Кассий. Я вот уже несколько времени наблюдаю за тобою, Брут. Я уже не вижу в твоих глазах ни той приветливости, ни той нежности, которые я привык в них видеть. Ты стал как-то холоден и скрытен с искренно любящим тебя другом.

Брут. Не впади в заблуждение, Кассий. Если взоры мои, действительно, омрачены,- причиной этому то, что они устремлены внутрь меня самого. Меня с некоторых пор, действительно тревожит борьба противоречивых ощущений и мыслей, касающихся исключительно меня одного. Легко может статься, что это отражается на моем внешнем обращении; но пусть друзья мои,- а в числе их несомненно находишься и ты, Кассий,- этим не печалятся. Они в в моей невнимательности не должны видеть ничего, кроме разве того, что бедный Брут, борясь с самим собою, забывает выражать свою привязанность другим.

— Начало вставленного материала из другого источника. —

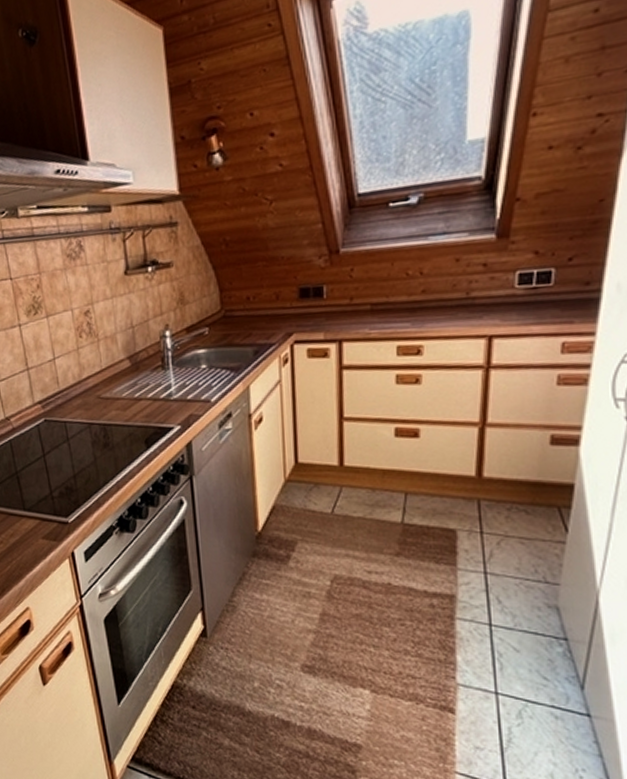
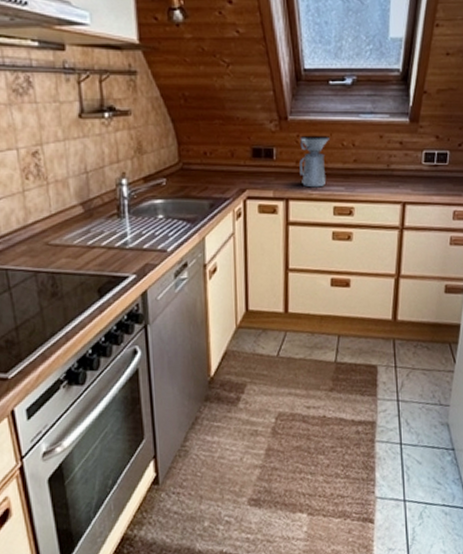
coffee maker: none [354,265,390,326] -> present [299,135,329,188]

Кассий. Если так, я сильно ошибся в причине дурного твоего настроения. Поэтому я должен сохранить в своей груди много мыслей первейшей важности и соображений, заслуживающих полного внимания. Скажи, добрый Брут, можешь ты видеть собственное свое лицо?

Брут. Не могу, потому-что себя мы видим только через отражение, при помощи других предметов.

Кассий. Да, не иначе. Поэтому многие скорбят о том, что у тебя нет зеркала, которое в твоих собственных глазах отражало-бы скрытые твои достоинства и помогало бы тебе ясно видеть самого себя. Я слыхал, как наиболее достойные личности Рима,- за исключением бессмертного Цезаря,- говоря о Бруте и скорбя об иге, давящем наше поколение, желали, чтобы у благородного Брута были глаза.

Брут. Зачем-же ты заставляешь меня искать во мне самом то, чего во мне нет? В какие опасности хочешь ты этим вовлечь меня, Кассий?

Кассий. Добрейший Брут, приготовься-же выслушать меня. Так как тебе известно, что видеть себя ты можешь только через отражение, то я явлюсь твоим зеркалом и с должным смирением представлю тебе часть тебя самого, неизвестную до сих пор тебе самому. Во мне ты, любезный Брут, сомневаться не можешь. Если-бы я был отъявленный насмешник или позорил дружбу, расточая направо и налево, кому ни попало; еслиб ты узнал, что я крепко сжимая людей в объятиях, только льщу им, а затем издеваюсь над ними, что сближаюсь на пирах со всякой сволочью,- тогда, конечно, ты мог-бы мне не доверять (За сценой звуки труб и радостные возгласы).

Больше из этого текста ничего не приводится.